10.1. In the event that any provision, clause, or part of this Agreement is determined by a court of competent jurisdiction or other lawful authority to be invalid, illegal, or unenforceable, such provision shall be deemed modified solely to the minimum extent necessary to render it enforceable, or, if such modification is not possible, severed from this Agreement. The remainder of this Agreement shall remain in full force and effect and shall be interpreted so as to best effectuate the original intent of the parties. The Client shall not assign, transfer, delegate, or otherwise dispose of any of its rights or obligations under this Agreement, whether voluntarily, involuntarily, by operation of law, or otherwise, without the prior express written consent of the Service Provider. Any attempted assignment or transfer in violation of this provision shall be null and void. The Service Provider may assign this Agreement in connection with a merger, acquisition, corporate reorganization, or sale of all or substantially all of its assets, provided that such assignment does not diminish the Client’s rights under this Agreement.
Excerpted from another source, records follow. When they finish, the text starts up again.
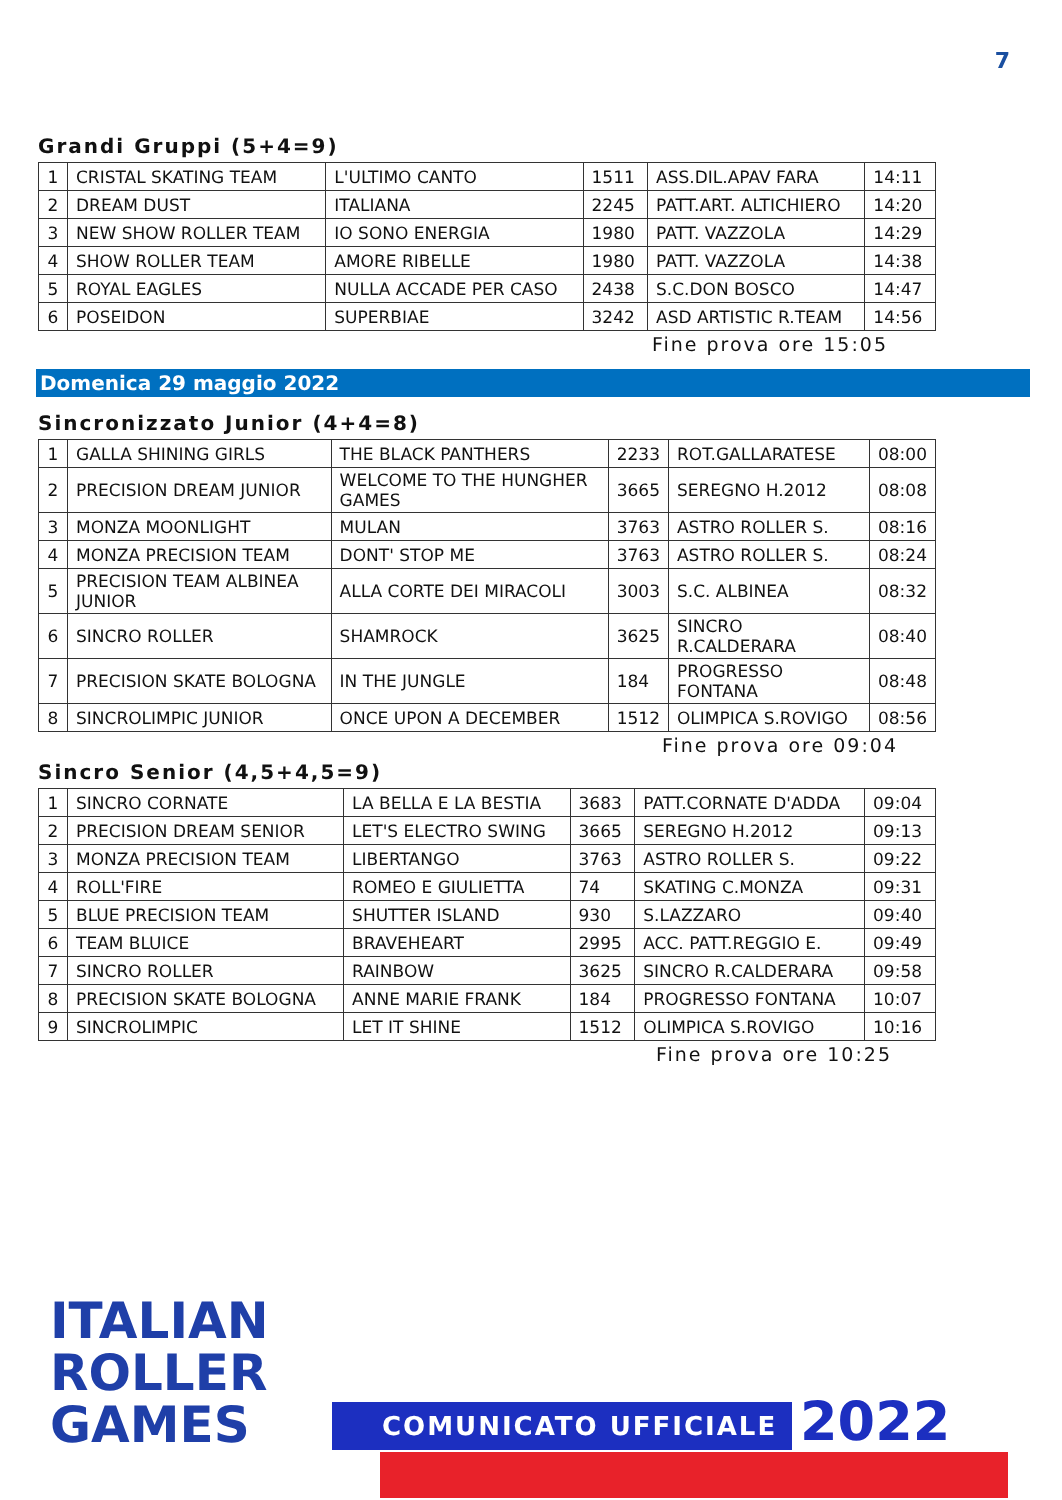7
Grandi Gruppi (5+4=9)
| 1 | CRISTAL SKATING TEAM | L'ULTIMO CANTO | 1511 | ASS.DIL.APAV FARA | 14:11 |
| 2 | DREAM DUST | ITALIANA | 2245 | PATT.ART. ALTICHIERO | 14:20 |
| 3 | NEW SHOW ROLLER TEAM | IO SONO ENERGIA | 1980 | PATT. VAZZOLA | 14:29 |
| 4 | SHOW ROLLER TEAM | AMORE RIBELLE | 1980 | PATT. VAZZOLA | 14:38 |
| 5 | ROYAL EAGLES | NULLA ACCADE PER CASO | 2438 | S.C.DON BOSCO | 14:47 |
| 6 | POSEIDON | SUPERBIAE | 3242 | ASD ARTISTIC R.TEAM | 14:56 |
Fine prova ore 15:05
Domenica 29 maggio 2022
Sincronizzato Junior (4+4=8)
| 1 | GALLA SHINING GIRLS | THE BLACK PANTHERS | 2233 | ROT.GALLARATESE | 08:00 |
| 2 | PRECISION DREAM JUNIOR | WELCOME TO THE HUNGHER GAMES | 3665 | SEREGNO H.2012 | 08:08 |
| 3 | MONZA MOONLIGHT | MULAN | 3763 | ASTRO ROLLER S. | 08:16 |
| 4 | MONZA PRECISION TEAM | DONT' STOP ME | 3763 | ASTRO ROLLER S. | 08:24 |
| 5 | PRECISION TEAM ALBINEA JUNIOR | ALLA CORTE DEI MIRACOLI | 3003 | S.C. ALBINEA | 08:32 |
| 6 | SINCRO ROLLER | SHAMROCK | 3625 | SINCRO R.CALDERARA | 08:40 |
| 7 | PRECISION SKATE BOLOGNA | IN THE JUNGLE | 184 | PROGRESSO FONTANA | 08:48 |
| 8 | SINCROLIMPIC JUNIOR | ONCE UPON A DECEMBER | 1512 | OLIMPICA S.ROVIGO | 08:56 |
Fine prova ore 09:04
Sincro Senior (4,5+4,5=9)
| 1 | SINCRO CORNATE | LA BELLA E LA BESTIA | 3683 | PATT.CORNATE D'ADDA | 09:04 |
| 2 | PRECISION DREAM SENIOR | LET'S ELECTRO SWING | 3665 | SEREGNO H.2012 | 09:13 |
| 3 | MONZA PRECISION TEAM | LIBERTANGO | 3763 | ASTRO ROLLER S. | 09:22 |
| 4 | ROLL'FIRE | ROMEO E GIULIETTA | 74 | SKATING C.MONZA | 09:31 |
| 5 | BLUE PRECISION TEAM | SHUTTER ISLAND | 930 | S.LAZZARO | 09:40 |
| 6 | TEAM BLUICE | BRAVEHEART | 2995 | ACC. PATT.REGGIO E. | 09:49 |
| 7 | SINCRO ROLLER | RAINBOW | 3625 | SINCRO R.CALDERARA | 09:58 |
| 8 | PRECISION SKATE BOLOGNA | ANNE MARIE FRANK | 184 | PROGRESSO FONTANA | 10:07 |
| 9 | SINCROLIMPIC | LET IT SHINE | 1512 | OLIMPICA S.ROVIGO | 10:16 |
Fine prova ore 10:25
ITALIAN
ROLLER
GAMES
COMUNICATO UFFICIALE 2022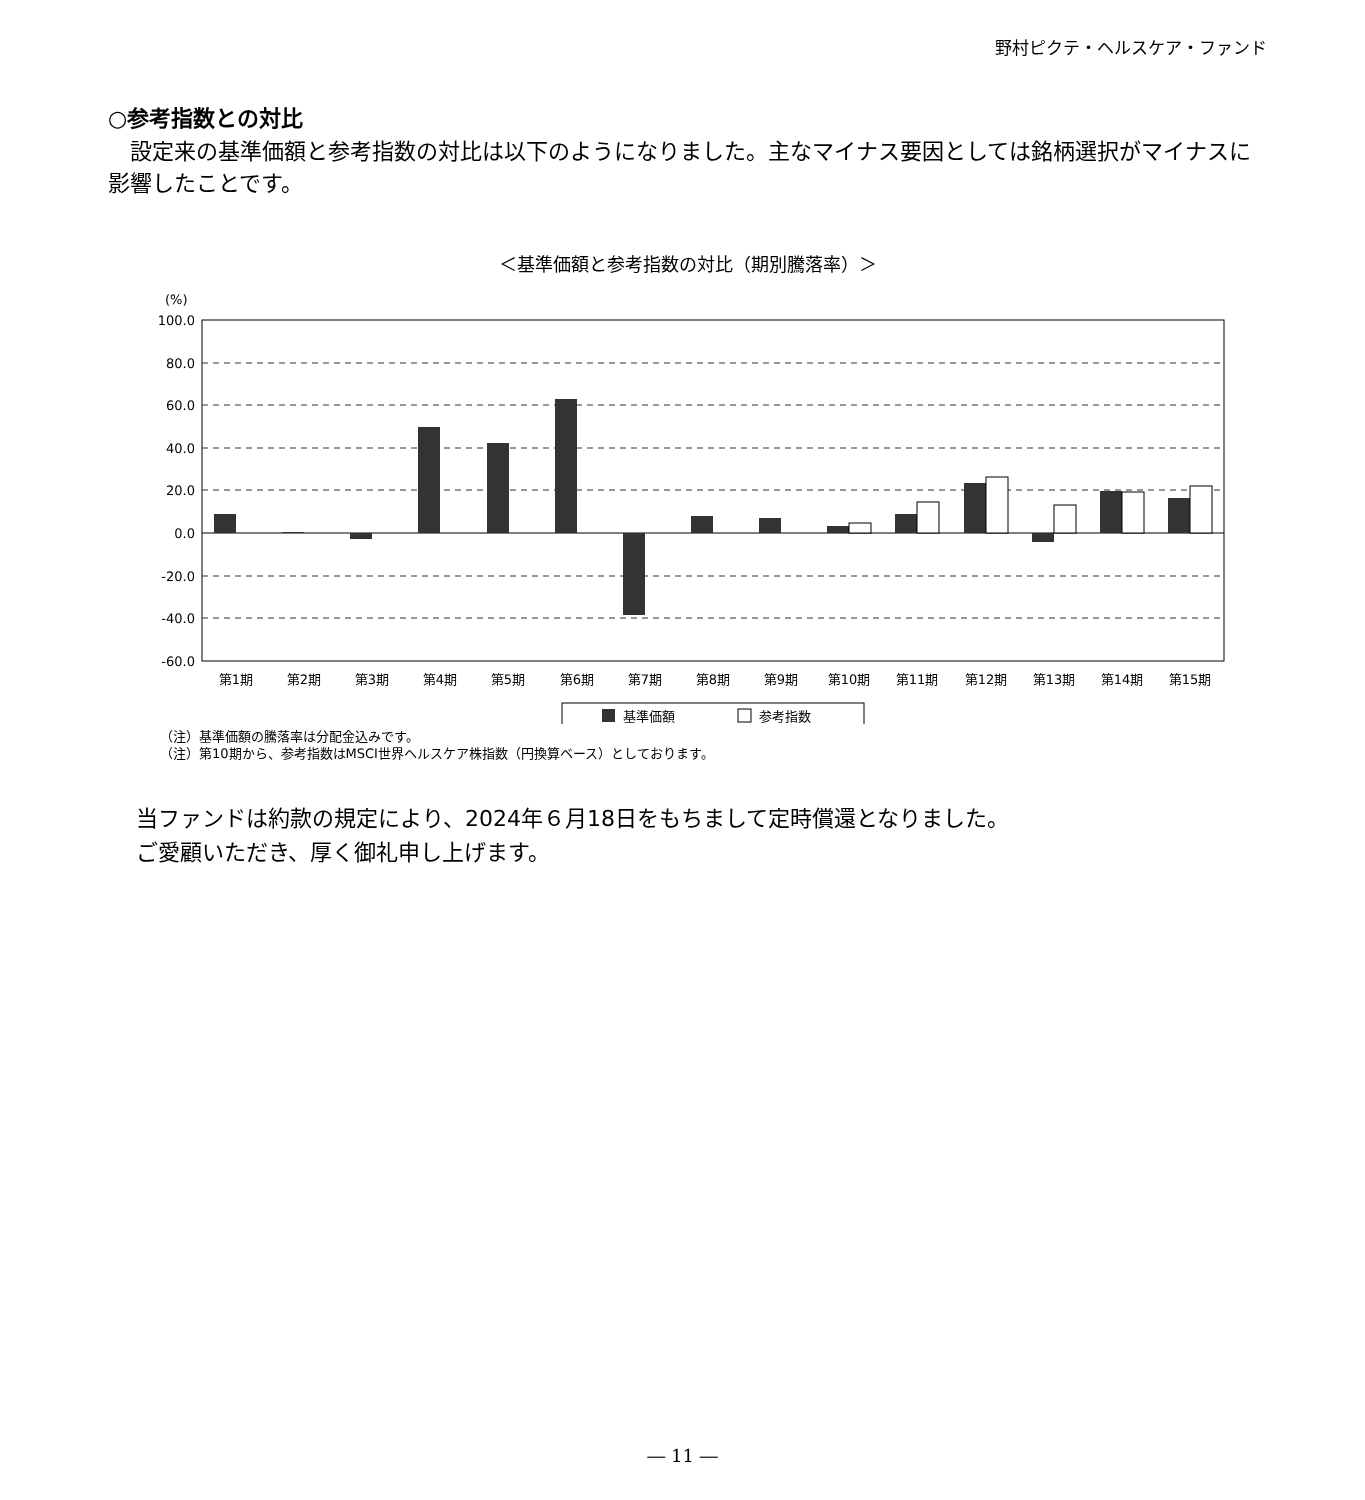野村ピクテ・ヘルスケア・ファンド
○参考指数との対比
設定来の基準価額と参考指数の対比は以下のようになりました。主なマイナス要因としては銘柄選択がマイナスに影響したことです。
＜基準価額と参考指数の対比（期別騰落率）＞
(%)
100.0
80.0
60.0
40.0
20.0
0.0
-20.0
-40.0
-60.0
第1期
第2期
第3期
第4期
第5期
第6期
第7期
第8期
第9期
第10期
第11期
第12期
第13期
第14期
第15期
基準価額
参考指数
（注）基準価額の騰落率は分配金込みです。
（注）第10期から、参考指数はMSCI世界ヘルスケア株指数（円換算ベース）としております。
当ファンドは約款の規定により、2024年６月18日をもちまして定時償還となりました。
ご愛顧いただき、厚く御礼申し上げます。
― 11 ―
10.2. This Agreement, together with all referenced documents, schedules, and appendices, constitutes the entire understanding and agreement between the Service Provider and the Client with respect to the subject matter hereof, and supersedes all prior or contemporaneous proposals, representations, warranties, agreements, negotiations, and communications, whether oral or written, relating to such subject matter. No amendment, modification, or waiver of any provision of this Agreement shall be effective unless made in writing and duly executed by authorized representatives of both parties.

10.3. Nothing in this Agreement shall be construed as creating a partnership, joint venture, agency, fiduciary, or employment relationship between the Service Provider and the Client. Neither party shall have any authority to bind the other party in any respect, nor shall either party represent to any third party that it has such authority. All notices, requests, consents, claims, demands, waivers, and other communications under this Agreement shall be in writing and shall be deemed to have been duly given (a) when delivered by hand (with written confirmation of receipt); (b) when sent by a nationally recognized overnight courier (with written confirmation of receipt); (c) when sent by email or other electronic means (with confirmation of transmission and delivery); or (d) when received by the addressee, if sent by certified or registered mail, return receipt requested, postage prepaid. The parties may update their notice addresses by providing written notice in accordance with this section. This Agreement and any dispute, controversy, or claim arising out of or relating to this Agreement, its interpretation, or its breach shall be governed by, and construed in accordance with, the laws of the State of Pennsylvania, United States of America, without regard to its conflict of law provisions.